> READING PASSAGE

KWIBUKA 23 AT ULK KIGALI
On 10th May 2017, a cross section of ULK community made a big queue not to go for polls but for a walk to remember the lives that perished during the 1994 genocide against the Tutsi. It is a procession that kick-started from the main Campus of the university to Gisozi Memorial Site.
Once at the memorial site, they were given the historical background of the site to better know why the site was erected. They also toured the site to clearly witness how Tutsis were mercilessly killed in the genocide. As one of the staff at the memorial site said, the site was put in place to embrace a number of goals which include that of paying tribute to the victims.
The procession headed back to the campus shortly after laying wreaths on the graves. At the campus, they all gathered in the university stadium for remarks, testimonies, and songs from various people.
In his commemoration songs, Mr. Bonhomme , Rwandan artist, spiced up the program of the day as he could be called forward for conveying comforting and encouraging message through his vocals.
In his biblical message, Pastor Olivier KAYITARE, compared what happened in Rwanda to the horrors encountered by the Jewish community in Egypt when the King ordered that all male children should be killed. As he said quoting the biblical book of Exodus, while killings were intensifying, one woman gave birth to a male child and hid him near the river. When the King’s daughter went to the river for bathing, she saw the handsome looking boy and she felt merciful to the extent that she vowed to bring up the young boy. It is this young boy who would be named Moses and thereafter be tasked by the Almighty God to rescue Israelites and take them to the Promised Land.

> DATASET

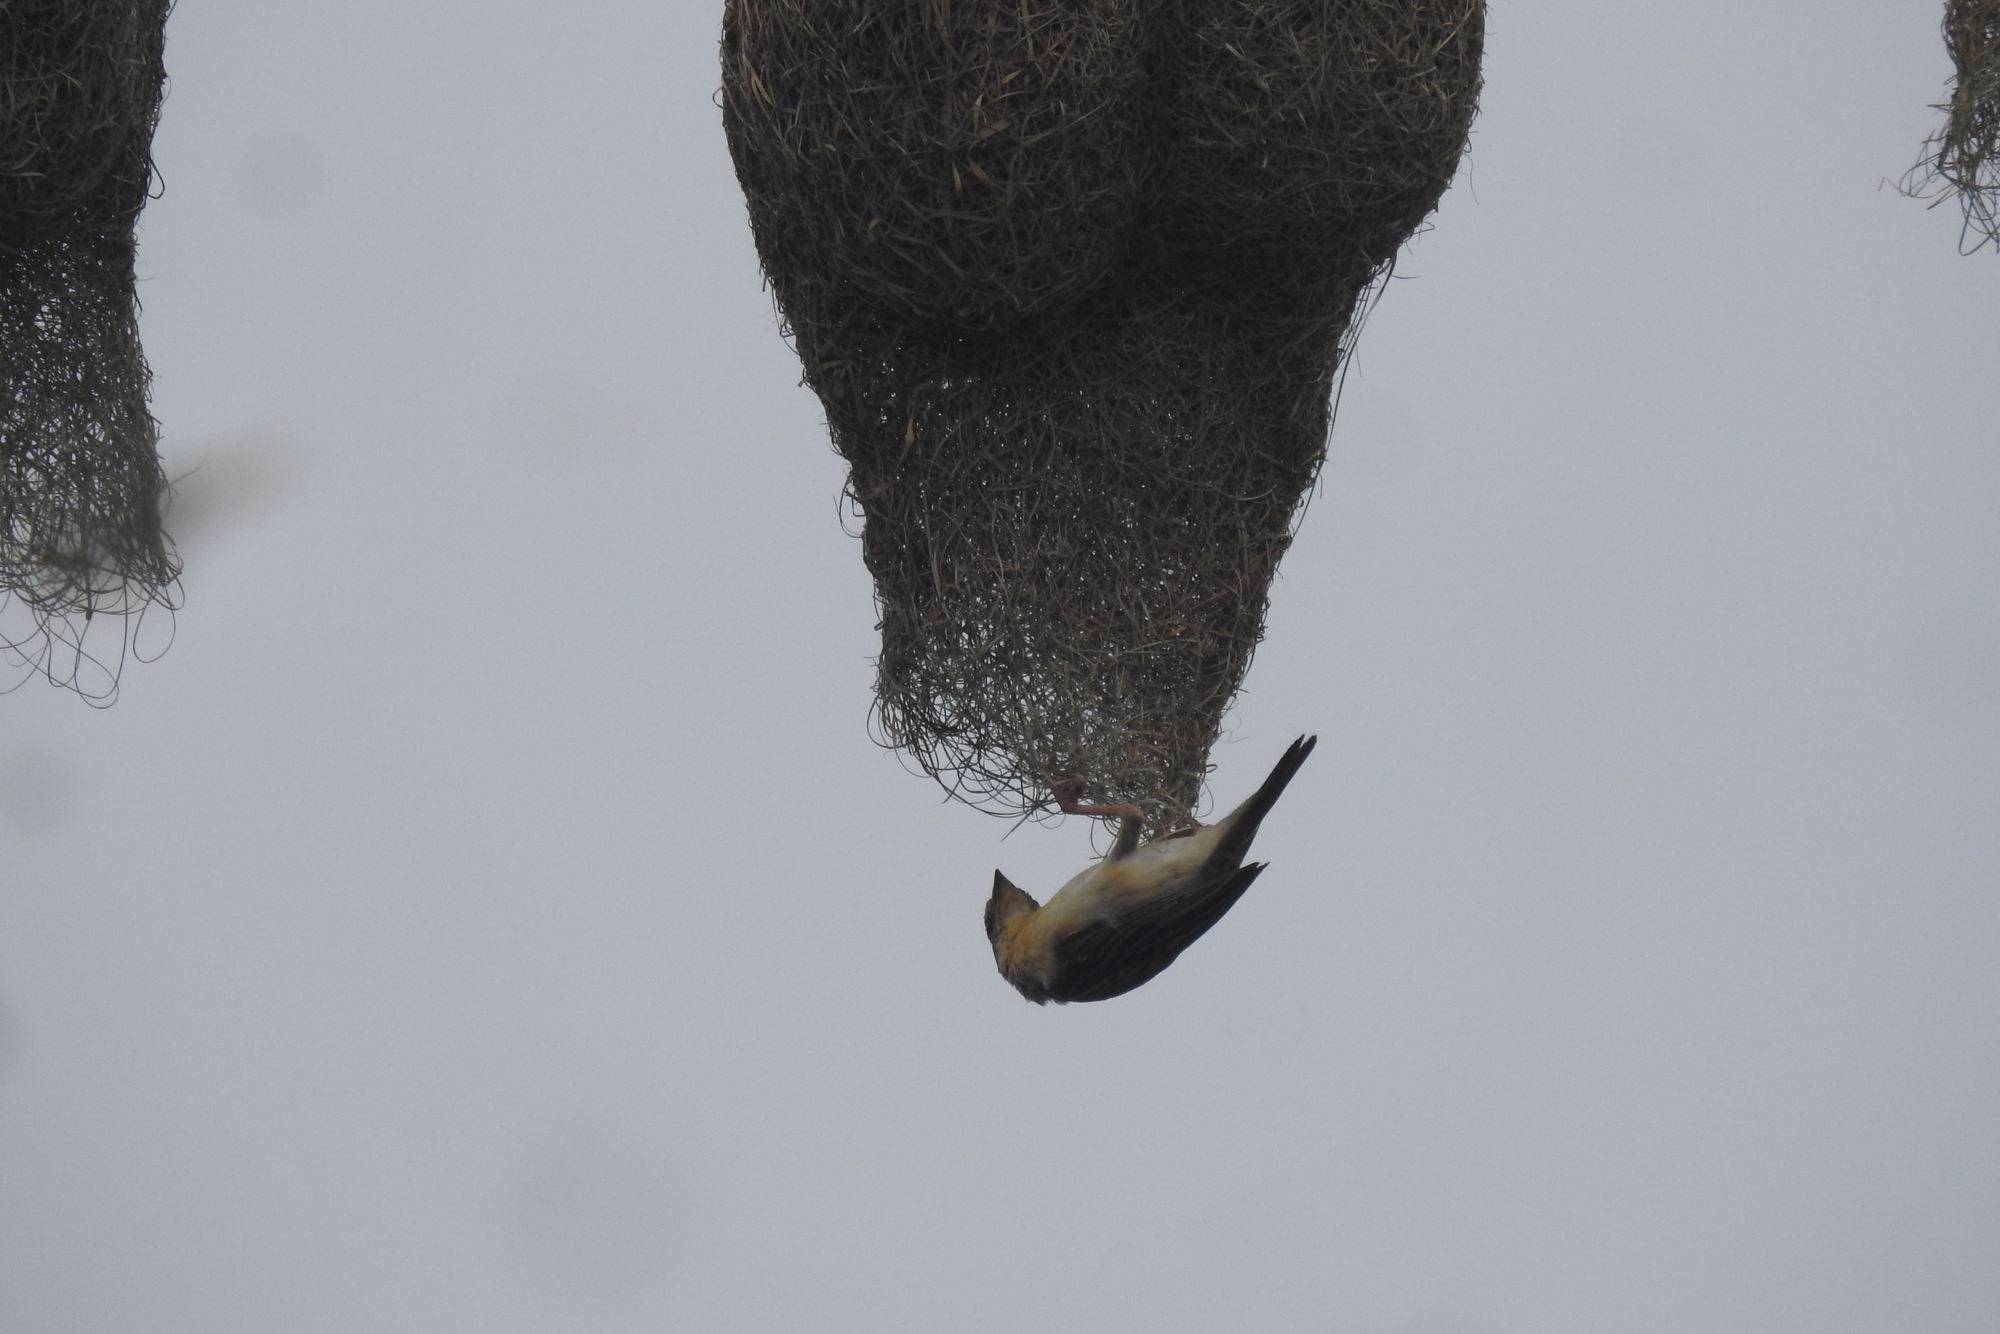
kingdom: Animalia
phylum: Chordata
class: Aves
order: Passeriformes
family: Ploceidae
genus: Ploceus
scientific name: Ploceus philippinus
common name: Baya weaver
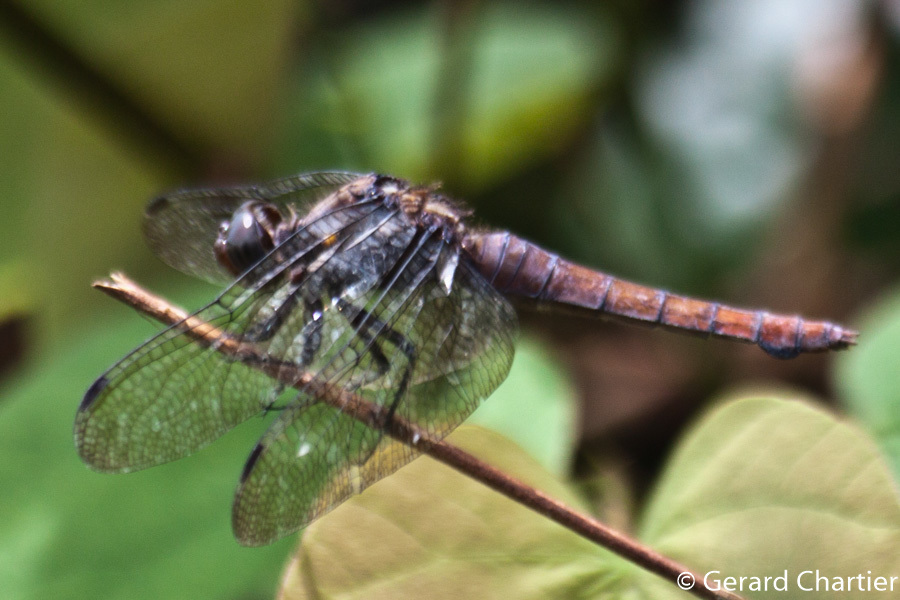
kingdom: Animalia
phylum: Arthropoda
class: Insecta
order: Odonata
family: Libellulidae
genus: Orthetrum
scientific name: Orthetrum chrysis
* * *
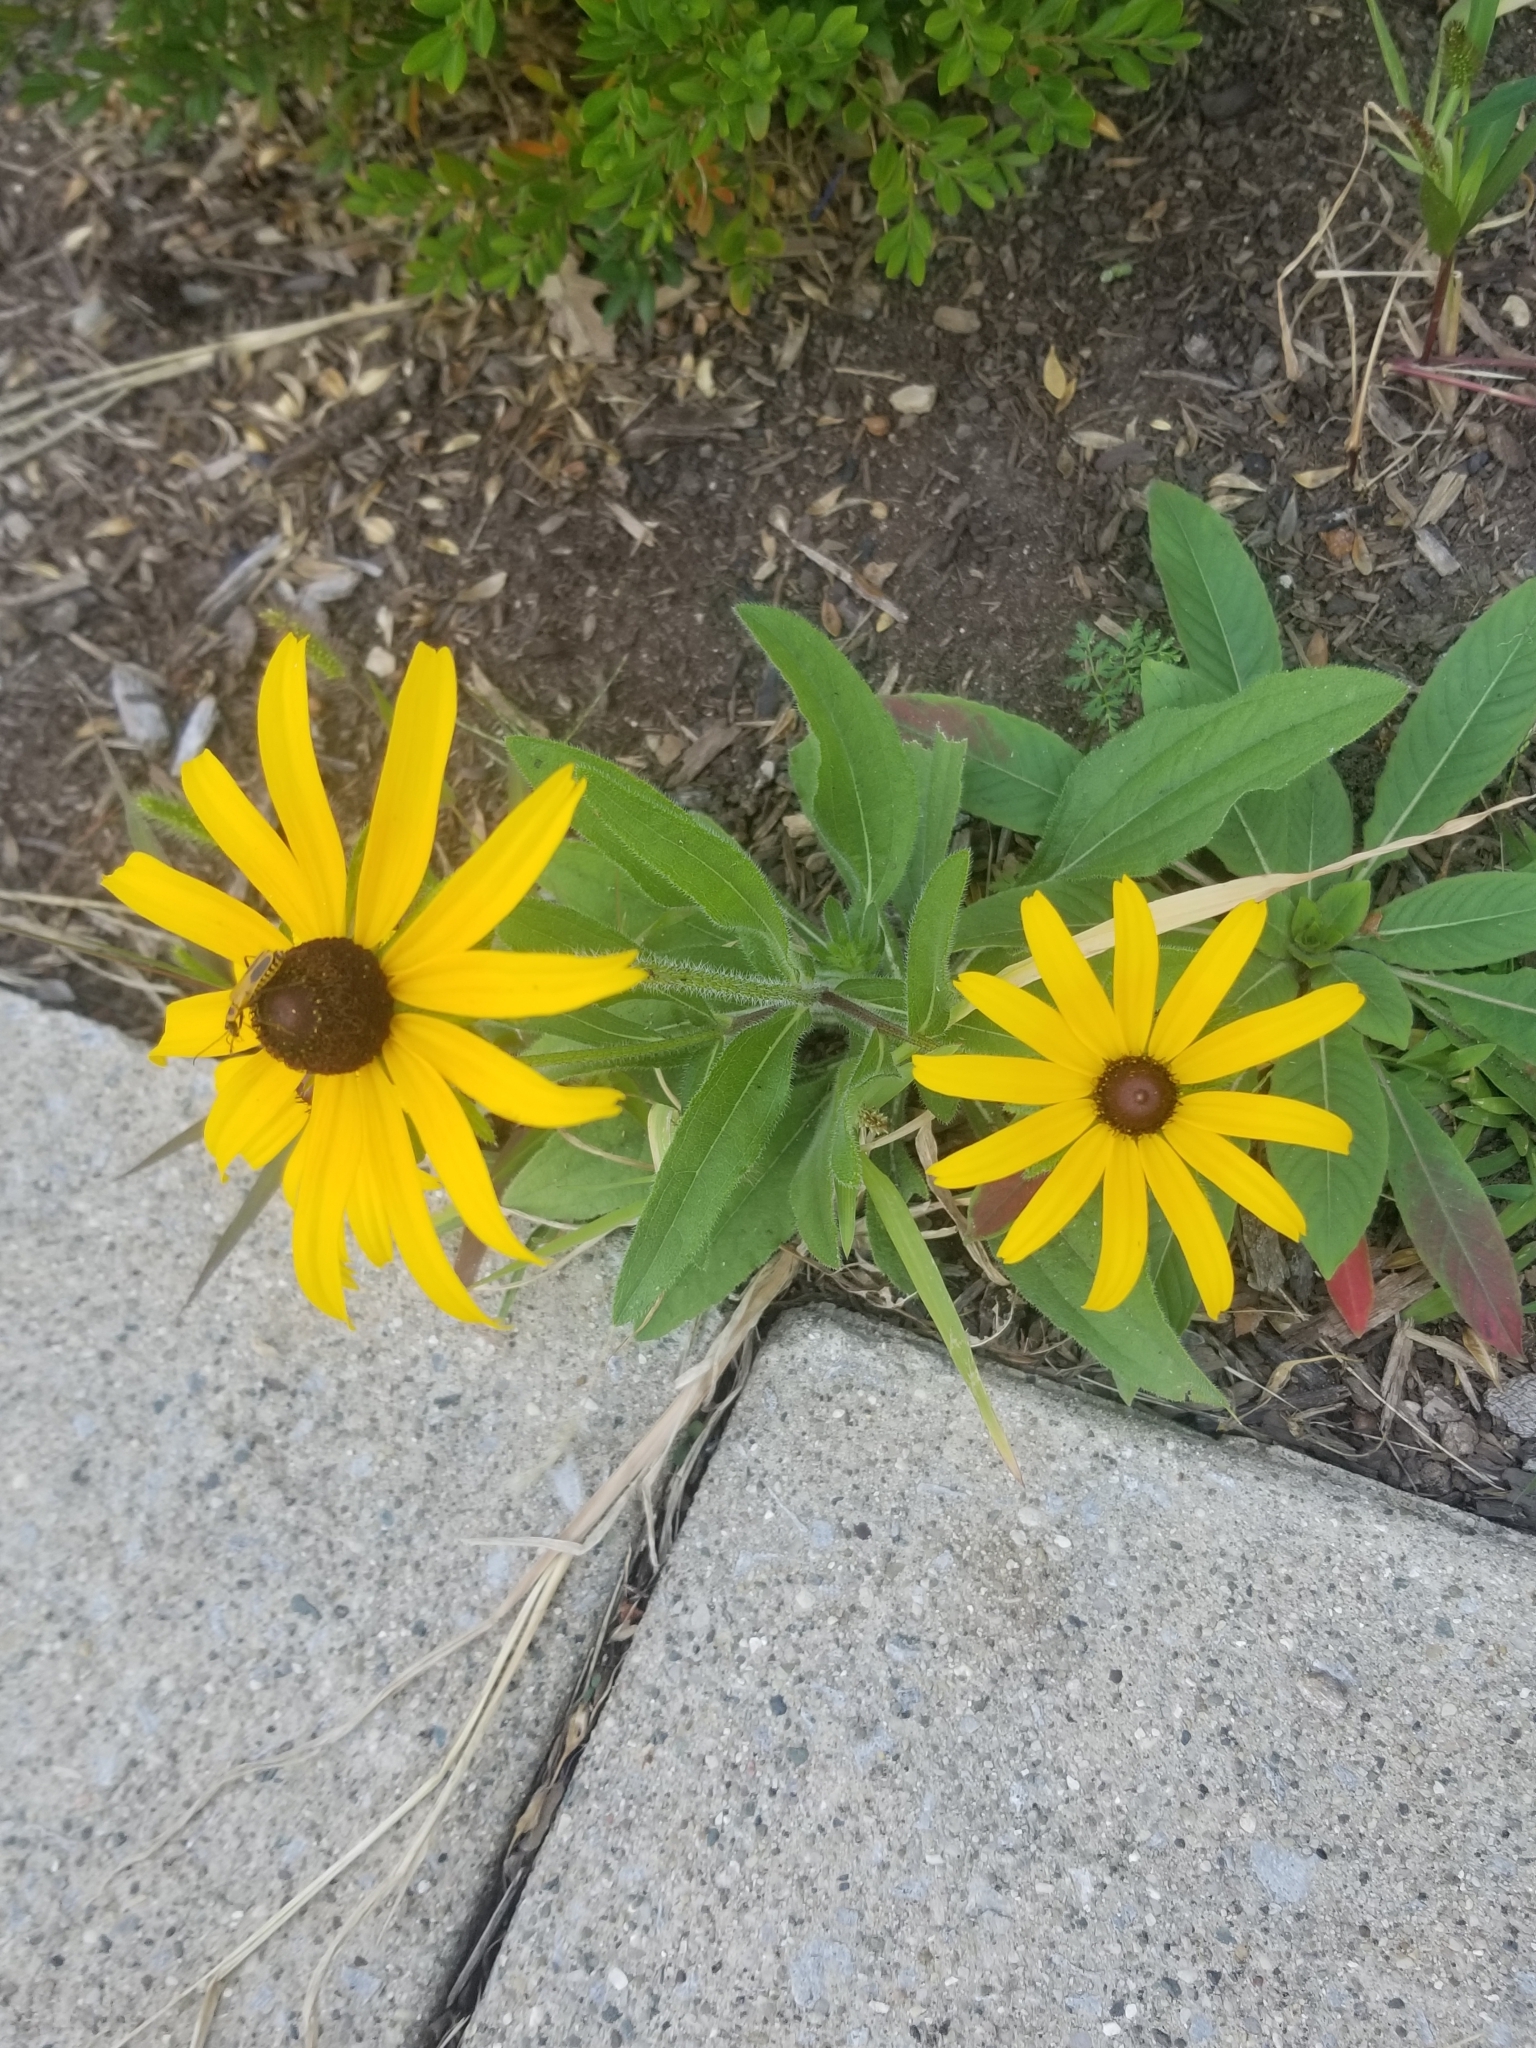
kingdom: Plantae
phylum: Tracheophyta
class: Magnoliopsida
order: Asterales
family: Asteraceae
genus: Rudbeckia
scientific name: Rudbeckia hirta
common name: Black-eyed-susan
==
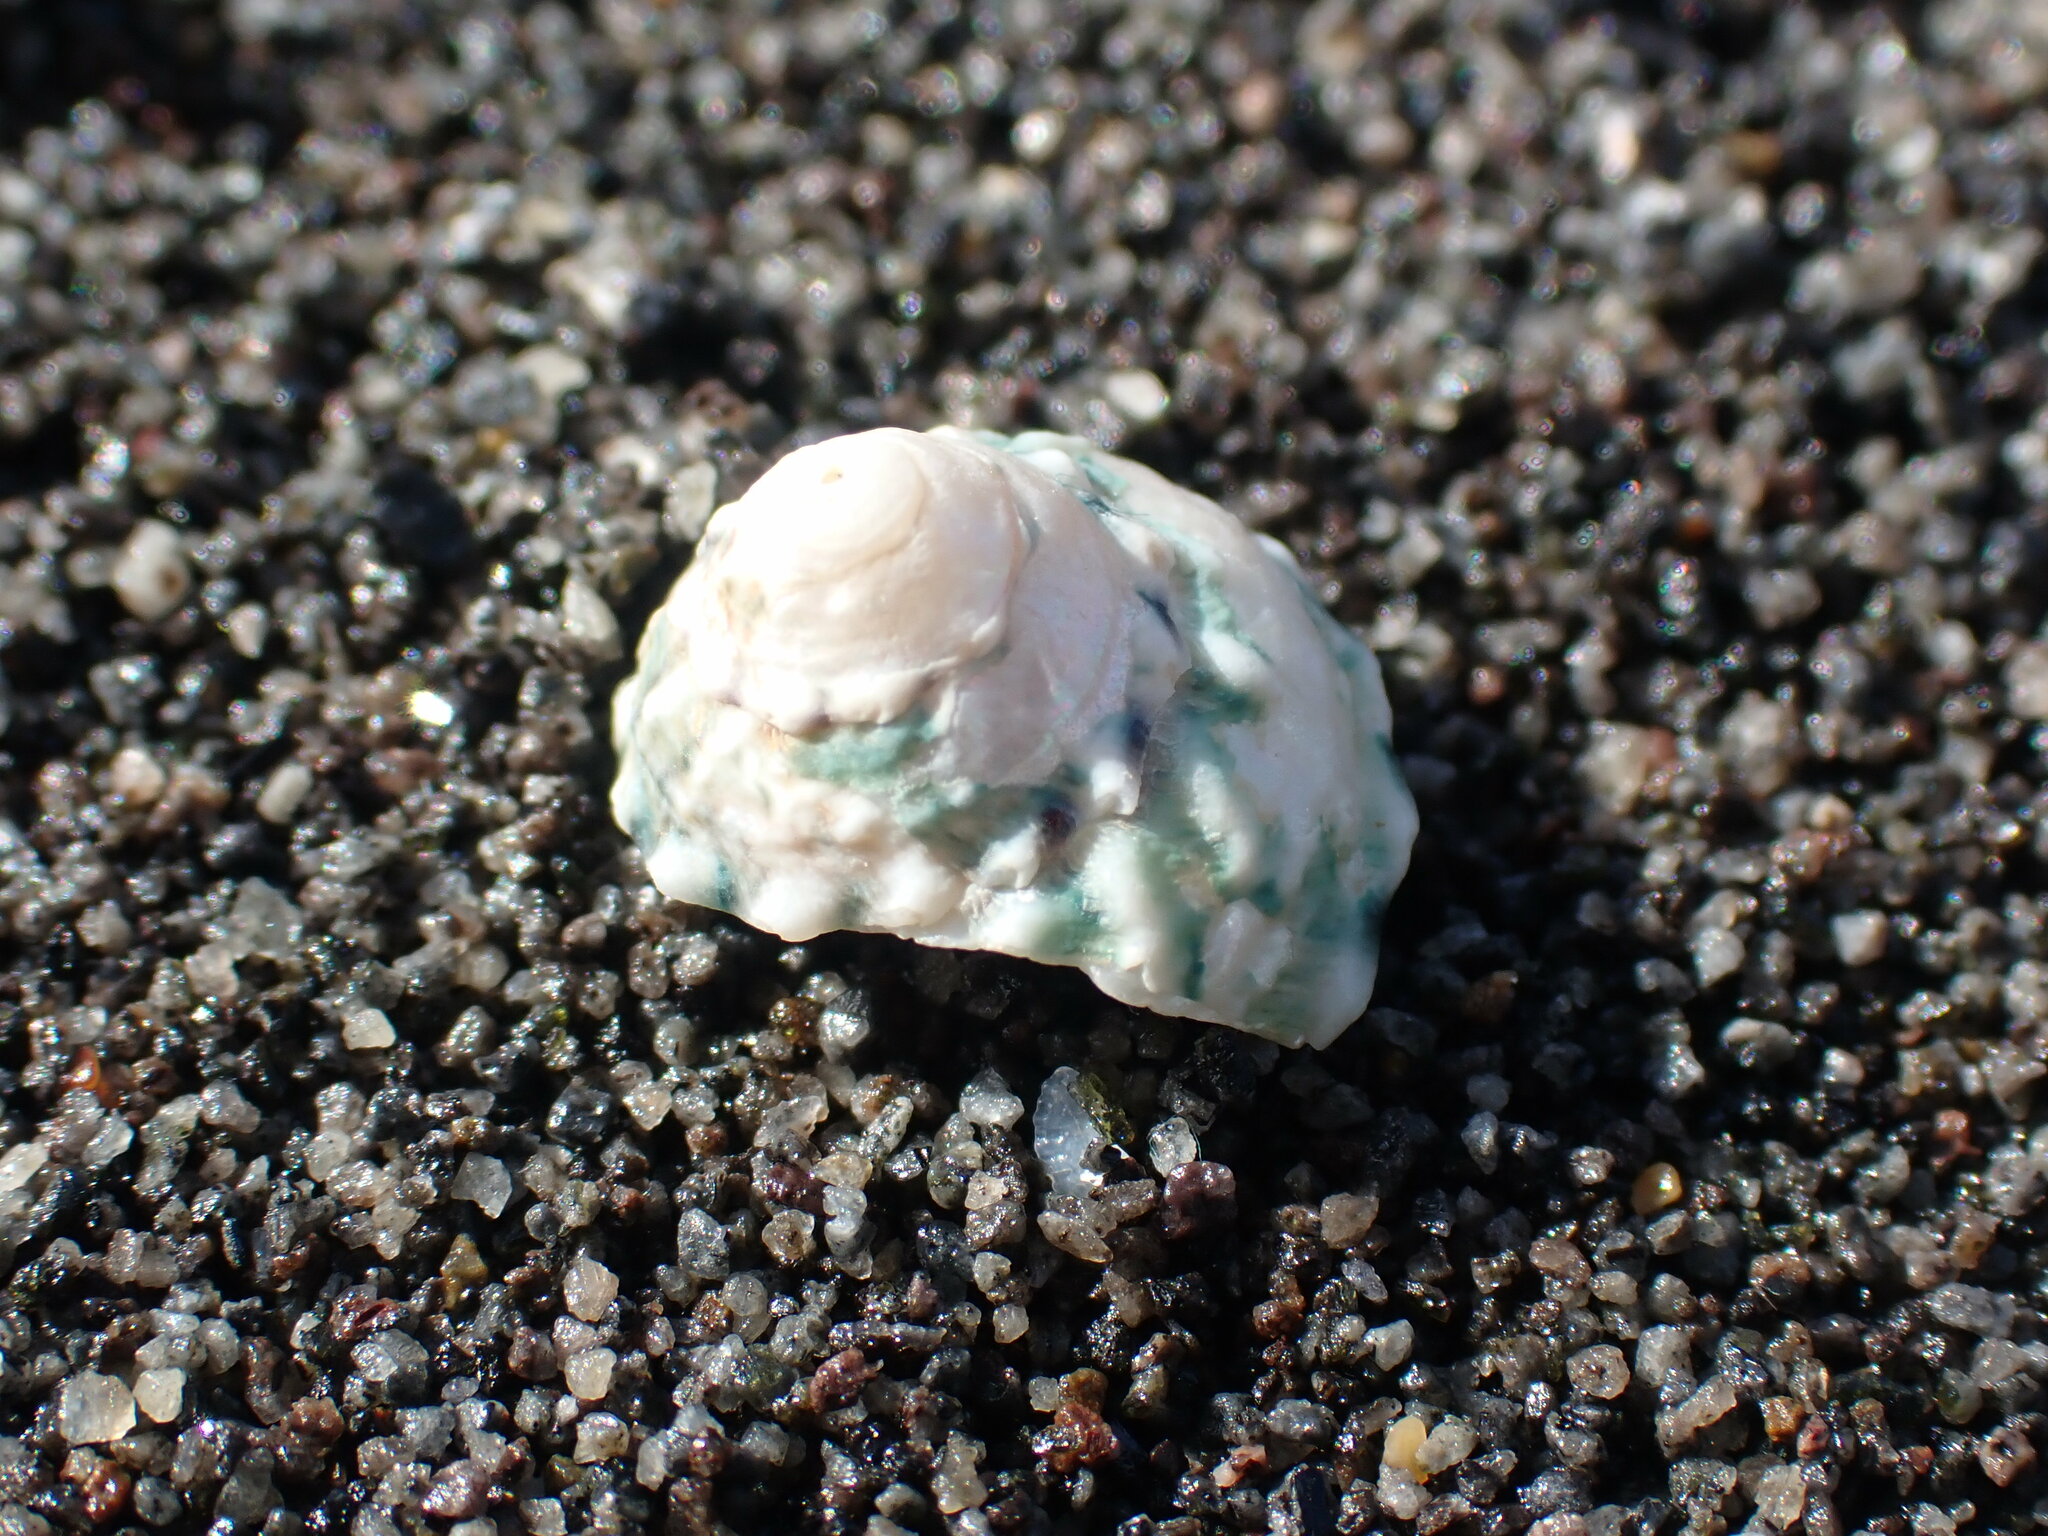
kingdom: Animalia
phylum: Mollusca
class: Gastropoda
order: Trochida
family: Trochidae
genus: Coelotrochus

> QUESTIONS ON THE MATERIAL
1. In the report on Kwibuka 23 at ULK Kigali, do these statements agree with the text? For each one, answer yes or no and quote the words that decide it.
(a) The walk began at the university's main campus and ended at Gisozi Memorial Site.
(b) The remarks, testimonies, and songs were given at the memorial site.
(c) Pastor Olivier KAYITARE quoted the biblical book of Genesis.
2. According to the report on Kwibuka 23 at ULK Kigali, on what date did the walk to remember the victims take place?
3. Carry the report on Kwibuka 23 at ULK Kigali forward, writing the part that follows its last sentence.

> REPLIES
1.
(a) Yes: "a procession that kick-started from the main Campus of the university to Gisozi Memorial Site."
(b) No: "At the campus, they all gathered in the university stadium for remarks, testimonies, and songs from various people."
(c) No: "quoting the biblical book of Exodus"

2. On 10th May 2017.

3.
The pastor linked this incident to the Rwandan experience and said that Moses has his brothers and sisters here in Rwanda because some young men and women also survived the killings and they are now soldiering on with hope for a better tomorrow.
In his remarks, Col. JOMBA, narrated how he and his fellow RPF troops embarked on the liberation struggle without sufficient means but with a sound reason, liberating the country from bad leadership. As he said, he always feels proud to have been part of that struggle which put end to the genocide and reshaped the country’s destiny where every Rwandan has a room. He also urged young people to emulate the example of their rescuers by behaving decently and upholding ethical values.
“I’ve what to boast for. I have been part of those who liberated the country and stopped the genocide. You should also strive to do what is right and avoid behaving indecently so that you may have what to rejoice for in the days ahead”, he told them.
The testimony by Therèse MUKANKWIYE left many with tears glistening in their eyes after narrating how she spent three nights in a field of sorghum and witnessed a dog licking a wound she had sustained when killers hit a club on her leg.
Many other speakers such as AYINKAMIYE Benoitte from the National Commission for the Fight against Genocide, Emmanuel TWAHIRWA, AERG National Coordinator, Claude HATUNGIMANA, AERG ULK, echoed their message which centered on the idea that it is worthwhile to remember the genocide so that we may stand firm to prevent it from happening again. They also urged young people to always cherish love, unity and the spirit of brotherhood so as to ensure a genocide free country in the days to come.
Dr. Ezechiel SEKIBIBI, Vice Chancellor of ULK, who was also the guest of honor, thanked each and everyone for having valued and honored the walk to remember and urged them to draw a good example from what was done by the then RPF INKOTANYI troops who rescued the country and gave it a promising direction.
It is the statement of the guest of honor that marked the end of the function.